» Extracted data
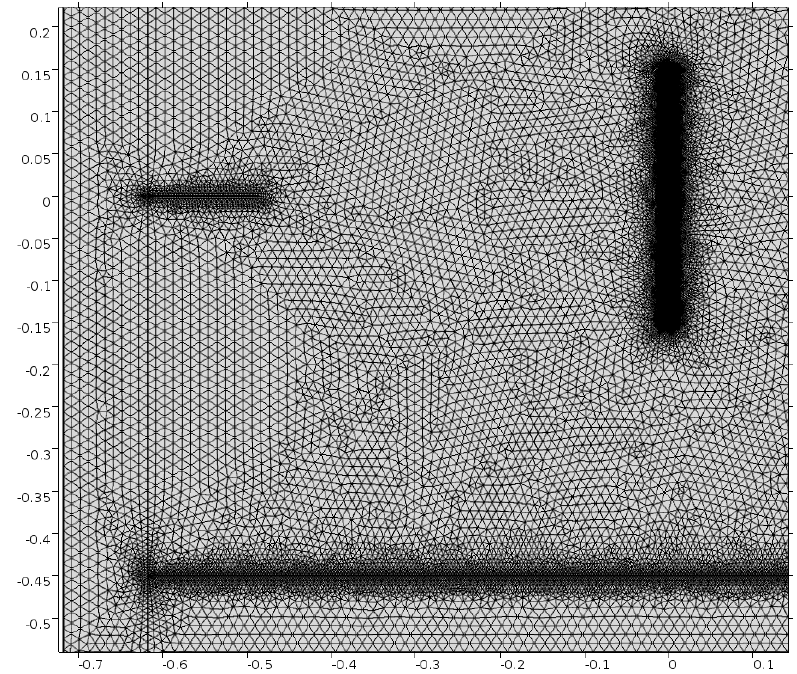
Figure 7. FEM mesh refinements near the regions of the Tx antenna (top left), MUT (top right) and interface air/floor (bottom). The coordinates x (horizontal) and y (vertical) are in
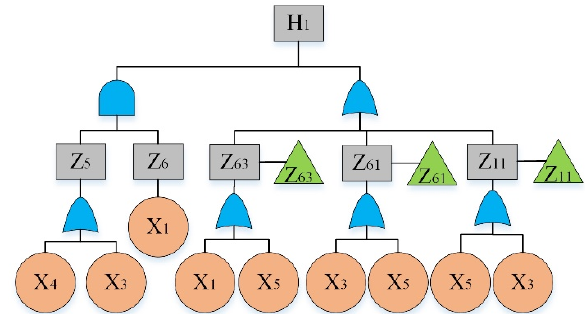
Figure 2. Fault tree of a hydraulic system: main tree.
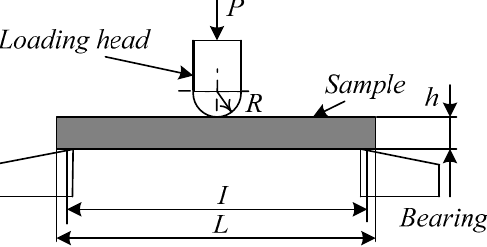
Figure 3. Three-point bending test method diagram. P —Load, I —Sample span, L —Length of the sample, h —Sample thickness, R —Radius of the loading head.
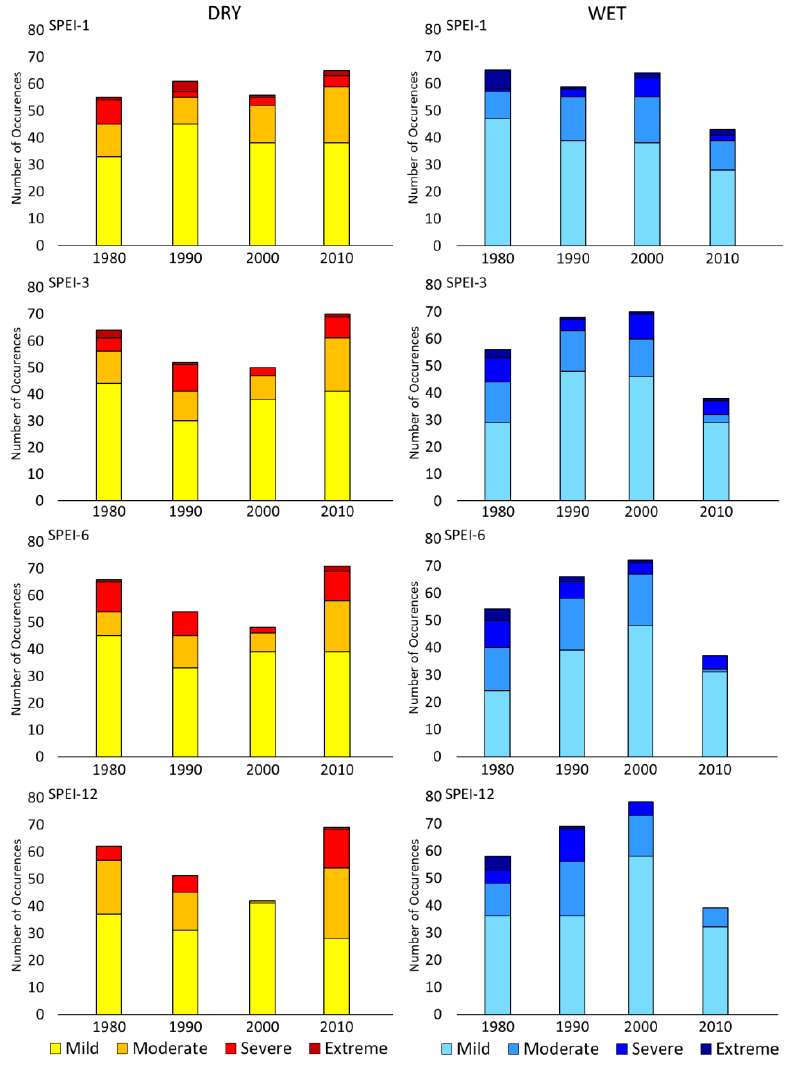
Figure 3. Number of occurrences of ESA SPEI-1, SPEI-3, SPEI-6, and SPEI-12 values at each one of the categories defined in Table 1 during the 1980s, 1990s, 2000s, and 2010s. Data are computed from CRU TS 4.03.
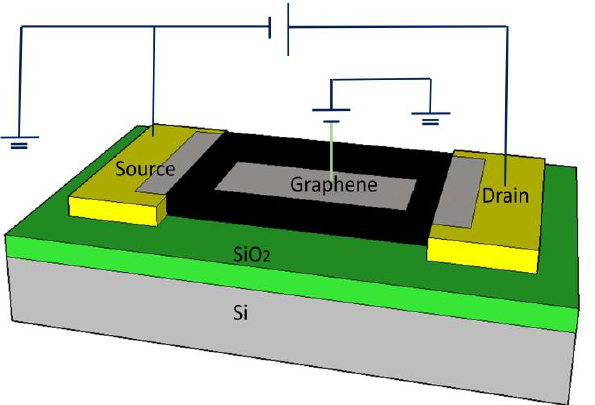
Figure 1. The schematic figures of our FET biosensor design. The detection target is an organophosphorus sample; the periphery circuit helps to conduct the measurement.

» What you need to do
All lines from the one containing "Figure 3. Three-point" through the final line of the entries above must be restated word for word, pictures excluded.

» Answer box
Figure 3. Three-point bending test method diagram. P —Load, I —Sample span, L —Length of the sample, h —Sample thickness, R —Radius of the loading head.
Figure 3. Number of occurrences of ESA SPEI-1, SPEI-3, SPEI-6, and SPEI-12 values at each one of the categories defined in Table 1 during the 1980s, 1990s, 2000s, and 2010s. Data are computed from CRU TS 4.03.
Figure 1. The schematic figures of our FET biosensor design. The detection target is an organophosphorus sample; the periphery circuit helps to conduct the measurement.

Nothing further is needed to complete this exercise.